18 thoughts on “Time Management”

  1. I’m just so glad I’m not a man…we women are terribly confusing. And good call on the child labour idea…she’s just the right height for those bottom shelves 😉

  2. You sound like me. My husband has work, mountain biking, school, the lawn and then his occassional ‘boys nights out’. I have the house and the kids and the blog. His are scheduled, mine are ‘fit in’. He wants me to do something ‘just for me’, but I always, always, always put that last. I think that I’m afraid that if I find something I love to do, I won’t have time to keep it up and then I will be resentful.

    And, yeah, guys LOVE the ‘just spend time with the family’ comment. I think they need more specifics. When I say it, my husband will play Guitar Hero while the kids watch, and counts that as ‘family time’!

  3. i could have written this word for word. maybe our husbands should all get together and write a blog about what life is like with the mentally unstable 🙂

  4. I could have written this column. Only I couldn’t have done it as well and names would have been changed. You get my drift.

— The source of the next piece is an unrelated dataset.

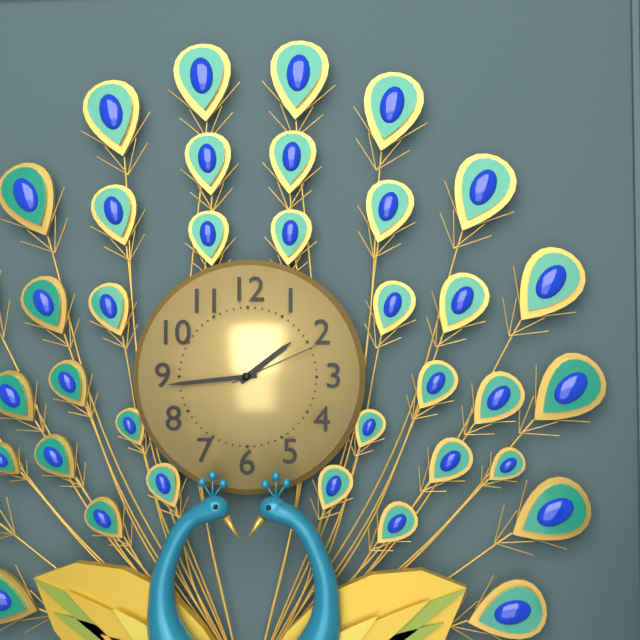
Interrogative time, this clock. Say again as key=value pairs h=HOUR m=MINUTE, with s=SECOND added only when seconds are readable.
h=1 m=44 s=11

  5. You’ve just written about my life. Nick goes to his concerts, has his friend Jeff over to do recording and practicing stuff. He has started saying things like “is it ok if I go for a bike ride during Zoe’s nap?”

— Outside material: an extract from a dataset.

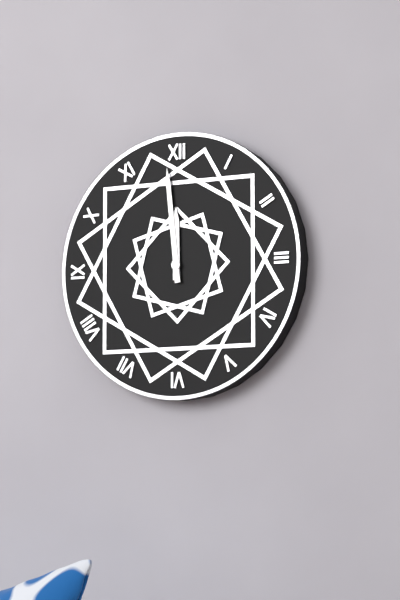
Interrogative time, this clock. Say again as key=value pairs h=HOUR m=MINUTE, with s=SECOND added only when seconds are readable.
h=11 m=59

    I’ve started adding in a manicure here and there. But it’s like he’s babysitting… and I feel guilty. Shouldn’t be that way.

  6. Yeah…that’s something that I’ve noticed around here, too. Mr. W just plans and does what he wants/needs to do — like “I’m coming home late tonight. I have to go to a cocktail reception and then I’m hitting Circuit City.” Not that I have anything to do really, but I feel like I have to ask his permission for things — I got a pedicure in the spring because my friends forced me to do something for me. And instead of taking it as all me time, I asked Mr. W to come along with the little one so we could buy the boy some summer clothes and sandals. All total? 25 minutes of “me” time that I spent staring out the spa window watching the two of them and worrying that our son was being too difficult for his own father (he wasn’t — he was happily singing in his stroller).

    I think the issue though is the primary caregiver — we already do it all, so the other parent doesn’t need to worry about anything…and we’re so used to always worrying about the kids that we can’t let that go and wouldn’t plan anything without knowing they’d be cared for. I don’t think there is a solution other than wait until the kid’s an adult with a home of their own? 😉

  7. I totally understand exactly what you are saying!
    I also think you are brilliant for teaching NikkiZ that dusting is FUN! and COOL! and we want to DUST !

  8. I want a dress like hers! I still can’t bring myself to wear crocs, but I could SO pull off that dress! (I’d leave my tag sticking out, too!)

  9. We have EXACTLY that problem. I guess it was naive to think we were the only ones! It’s some comfort to know that we’re not.

  10. It’s post’s like these that make me wish I didn’t live in the next state over. We would be total BFF’s!

    Do you secretly have a microphone hidden in my house?! I swear I have had that exact conversation with my hubby. And? I KNOW it sounds a little nuts, but I just can’t seem to not say weird shit like that to him. Thankfully, he loves me in spite of all of it!

  11. After 19 years of living under the same roof as my husband, I have decided that the big difference between men and women on this issue is mostly guilt. We feel guilty if we schedule “me” time, while men don’t. They just do their thing and don’t worry about it. Whereas we feel too guilty to enjoy any “me” time we plan. For years I’ve been shouting “no double standards around here!” to mostly deaf ears, then a wonderful thing happened. Hubby retired and became an outstanding house husband who does laundry, the school car pool and grocery shopping. Yes Virginia, there is a Santa Claus!

  12. I love her shoes. I was just outside plodding around in the rain in my fake ones and I think I want some real ones. I can’t get the cheapo in me to buy them for the girls though they just grow too fast.

  13. LOL!!! Screwed coming and Screwed going. LOL! But I completely understand where you are coming from. I feel the same. It’s not that I want all this time away from my family either. ::: Sigh ::: Watch ya gonnd do eh? LOL!